• Dataset content:

·····

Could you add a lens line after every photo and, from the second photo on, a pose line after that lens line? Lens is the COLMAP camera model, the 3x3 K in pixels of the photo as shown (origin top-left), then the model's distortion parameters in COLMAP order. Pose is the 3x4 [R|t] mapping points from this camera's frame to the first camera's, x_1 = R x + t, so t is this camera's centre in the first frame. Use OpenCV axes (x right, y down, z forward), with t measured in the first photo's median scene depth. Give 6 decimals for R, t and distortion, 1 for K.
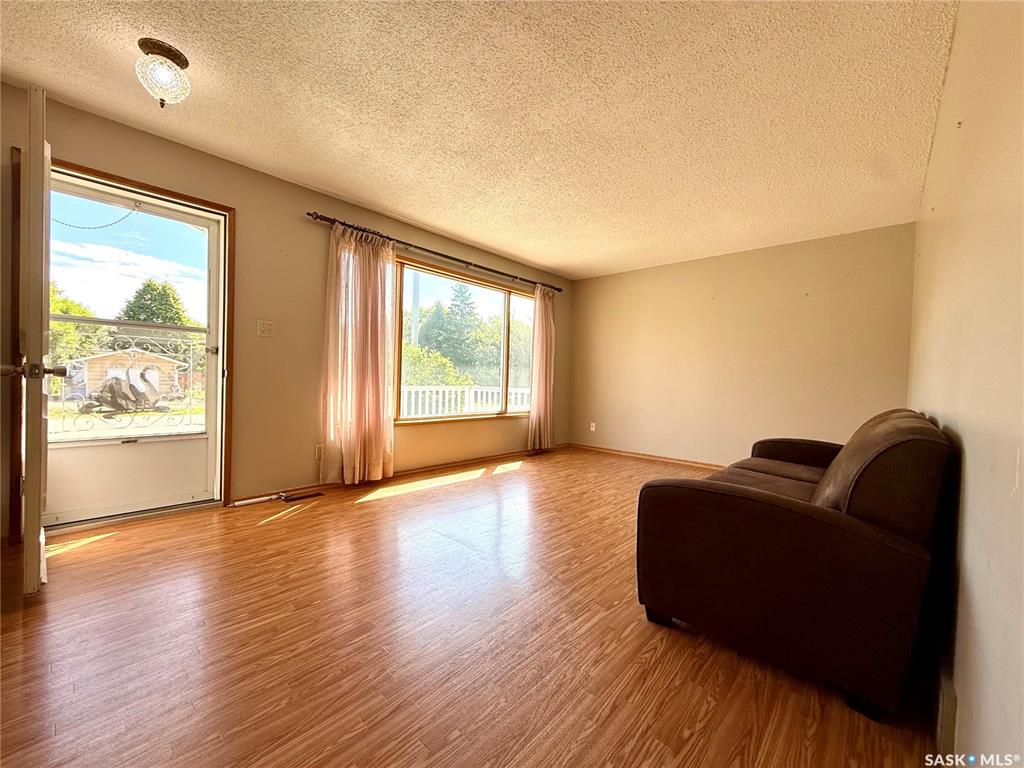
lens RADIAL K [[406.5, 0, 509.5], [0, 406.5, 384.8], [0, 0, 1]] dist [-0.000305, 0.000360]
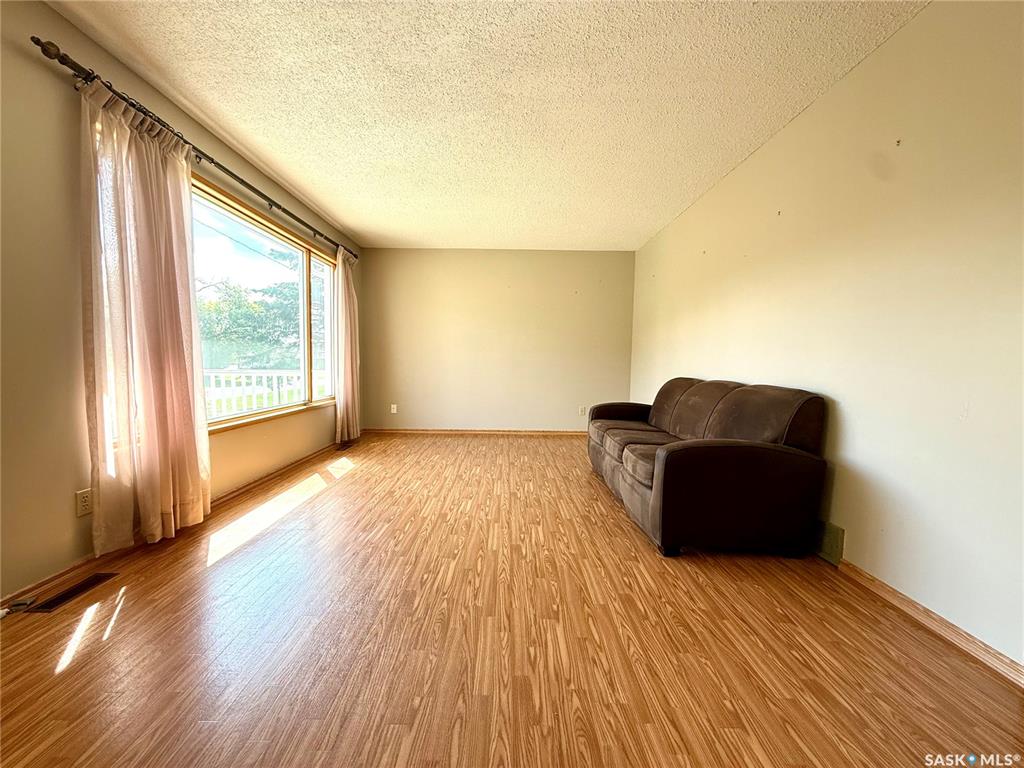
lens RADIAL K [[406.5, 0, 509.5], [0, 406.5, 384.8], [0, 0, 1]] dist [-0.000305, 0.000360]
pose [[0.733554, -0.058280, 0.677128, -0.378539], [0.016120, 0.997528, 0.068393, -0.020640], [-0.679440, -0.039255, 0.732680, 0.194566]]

·····

• What you will do:
Return every line above exactly, omitting images.

• Solution below:
Could you add a lens line after every photo and, from the second photo on, a pose line after that lens line? Lens is the COLMAP camera model, the 3x3 K in pixels of the photo as shown (origin top-left), then the model's distortion parameters in COLMAP order. Pose is the 3x4 [R|t] mapping points from this camera's frame to the first camera's, x_1 = R x + t, so t is this camera's centre in the first frame. Use OpenCV axes (x right, y down, z forward), with t measured in the first photo's median scene depth. Give 6 decimals for R, t and distortion, 1 for K.
lens RADIAL K [[406.5, 0, 509.5], [0, 406.5, 384.8], [0, 0, 1]] dist [-0.000305, 0.000360]
lens RADIAL K [[406.5, 0, 509.5], [0, 406.5, 384.8], [0, 0, 1]] dist [-0.000305, 0.000360]
pose [[0.733554, -0.058280, 0.677128, -0.378539], [0.016120, 0.997528, 0.068393, -0.020640], [-0.679440, -0.039255, 0.732680, 0.194566]]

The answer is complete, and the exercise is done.